ACCETTARE IL DESTINO. Neanche le tre figlie volevano che si uccidesse e ancora fanno fatica a capire la scelta della madre, che si sentiva «un peso» per gli altri, anche se i familiari l’accudivano volentieri. Inutile chiedersi se non ci fosse una cura palliativa che potesse aiutarla, perché per la dottoressa de Vries, che ha incontrato la prima volta Annie ad agosto, «non è una questione di cure ma di libertà». Essere costretti a soffrire su una sedia a rotelle non è libertà, morire sì. Perché, come spiega una delle figlie, «nostra madre non ha mai accettato il suo destino».
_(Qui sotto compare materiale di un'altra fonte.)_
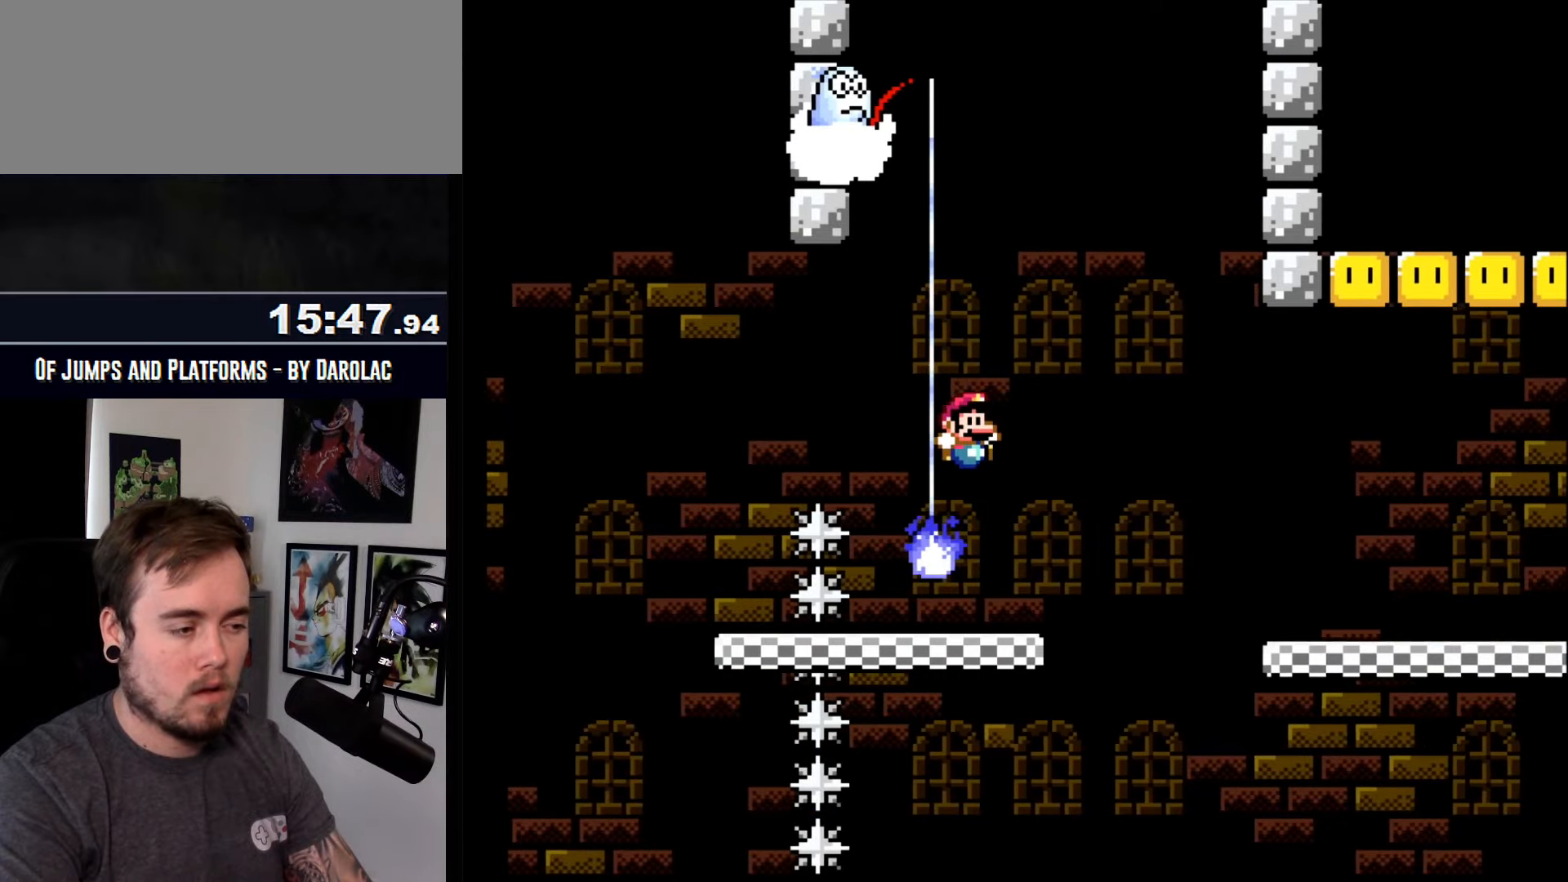
{"buttons": ["CROSS", "R1"], "events": [[233, "TRIANGLE", "up"], [333, "R1", "down"]]}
LA POSSIBILE SVOLTA. Per avere almeno qualche carta in regola, un secondo dottore ha registrato la volontà di morire di Annie e uno psichiatra, sempre dell’associazione “Diritto di morire”, ha accertato la sua lucidità mentale. A novembre però tutto sarebbe potuto cambiare. Dopo aver visitato per un ultimo saluto la sorella che vive ad Aruba, isola del Mar dei Caraibi, Annie è tornata cambiata. «Trovo tutto così bello. Io voglio vivere». De Vries le ha risposto che se aveva «dubbi», come se non fosse già evidente da quelle parole, «allora non facciamo niente». Annie ci ha pensato su, e poi: «Se non ci fosse il dolore, vorrei vivere». Chissà perché in quelle parole la dottoressa non ha colto un grido di aiuto ma una conferma di morte. E la procedura ha fatto il suo corso.
NON IN CAMERA DA LETTO. Martedì, subito dopo mezzogiorno, de Vries è arrivata a casa di Annie ed è andata in cucina a preparare le quattro siringhe. In sala, perché il marito ha chiesto che non la uccidessero in camera da letto. Un prete in pensione ha dato l’estrema unzione alla donna cattolica, dopo che due sacerdoti della sua parrocchia le hanno detto che erano dispiaciuti ma non potevano proprio farlo. Attorno ad Annie, sulla sedia a rotelle, c’erano una ventina di persone. Giusto il tempo degli ultimi saluti, delle ultime parole, delle ultime lacrime e poi le quattro siringhe. Una dietro l’altra. Tutto è finito alle due del pomeriggio, sotto lo sguardo di un Cristo crocifisso appeso alla parete.